Wednesday, August 24, 2011

Discipline: Punishment Intended to Correct or Train

My cute grandparents, circa 1982ish.

My grandparents raised six children.  They were polite, cheerful, well groomed and hard workers.  They weren't this way through threat or intimidation, either, although Grandma and Grandpa were both champions when it came to discipline.  My dad was fond of telling how when the kids would bicker, Grandma sent them out to weed the (huge enough to feed 8 people) garden together, or clean the chicken coup.  And heaven help you if Grandpa caught you doing wrong because he'd assign the big jobs.  They learned not to fight, or at least do it quietly lest they be given extra chores.  When you're a kid on a farm plenty of work is already expected.  Extra duties were especially onerous.  When I was a child my dad employed the same approach and you'd better believe my sisters and I obeyed every rule when he was around. 

Now that I'm a mother, I have discovered for myself the beauty that is work being done by misbehaving children and the lessons they can learn while they work.  Rather than time outs or yelling, I have my girls do extra jobs for bad attitudes, fighting and overall worse than expected behavior.  My kids do have a handful of regular chores and they typically trot off to do these with a simple reminder.  Also, as I've written earlier this summer, they've  been volunteering to extra jobs to earn money for big toys.  I don't think I'm teaching them to feel all work is a punishment, but you'd be impressed with how quickly an extra little job or two can correct a problem, especially if it's done in the service of another.

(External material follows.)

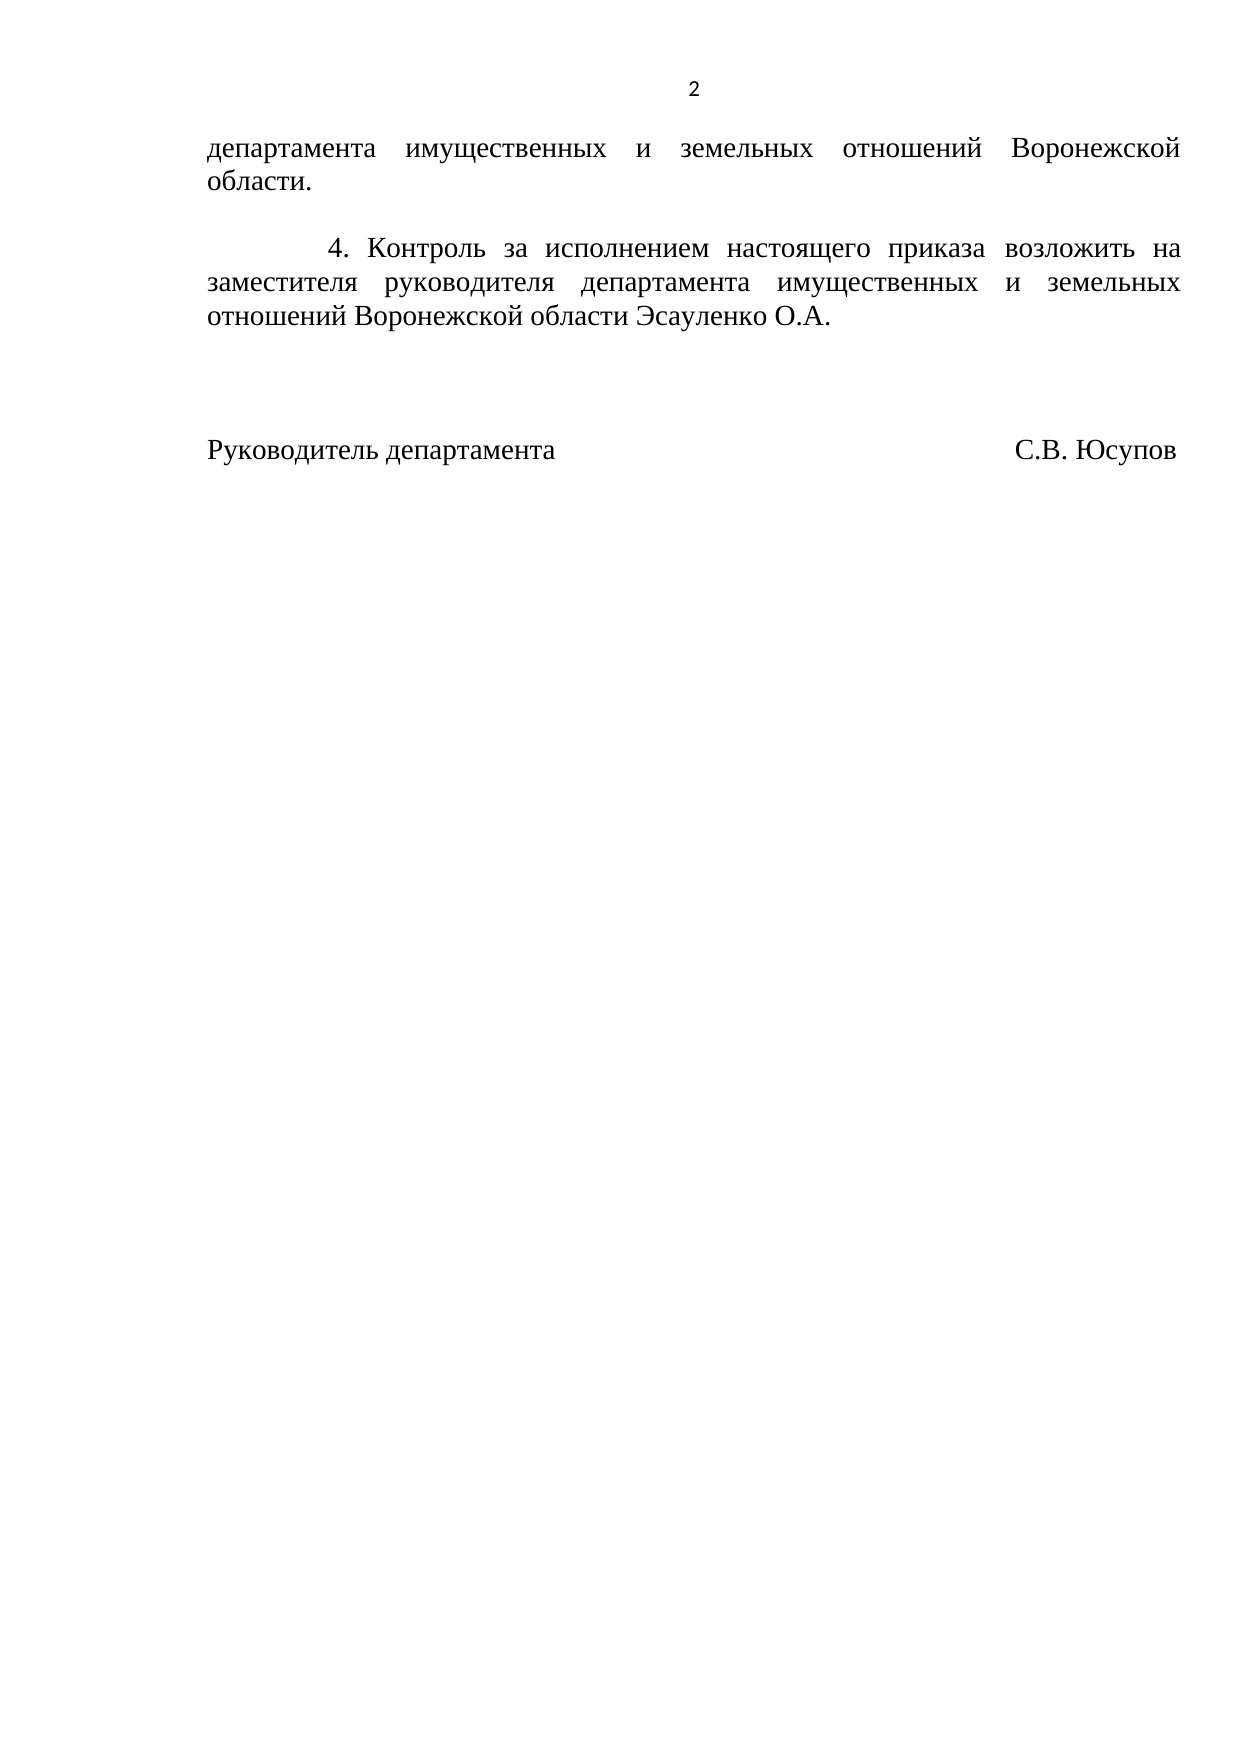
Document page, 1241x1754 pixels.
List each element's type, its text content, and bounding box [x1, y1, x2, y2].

text 4. Контроль за исполнением настоящего приказа возложить на заместителя руководителя департамента имущественных и земельных отношений Воронежской области Эсауленко О.А. [207, 231, 1181, 331]
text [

My kids generally get along wonderfully.
As an example, yesterday Miss E was complaining because I told her I expected her to sit with Miss M on the school bus and make sure she learned the way to her kindergarten class.  Miss E really didn't want to do it and was quite mean as she made herself clear.  We didn't have time to resolve the issue before she went off to school, but I told her I expected her attitude to change and we'd talk more in the afternoon.  When the time came, I took her aside and told her to do one of Miss M's regular jobs.  I told her that while she worked I wanted her to consider Miss M's feelings if she had over heard the things that had been said that morning.  I also reminded her how good it made her feel when the older neighbors looked out for her in new situations.  By the time she was finished with the job, she had changed her tune.  She said she would make sure Miss M felt special as she walked her to class, and that she'd watch out for her on the bus.  I won't know how well the lesson will stick until Miss E actually has to perform at school, but for now I feel really good about the whole thing.  A little punishment, a little teaching time and all is well.  I feel like a discipline champ myself!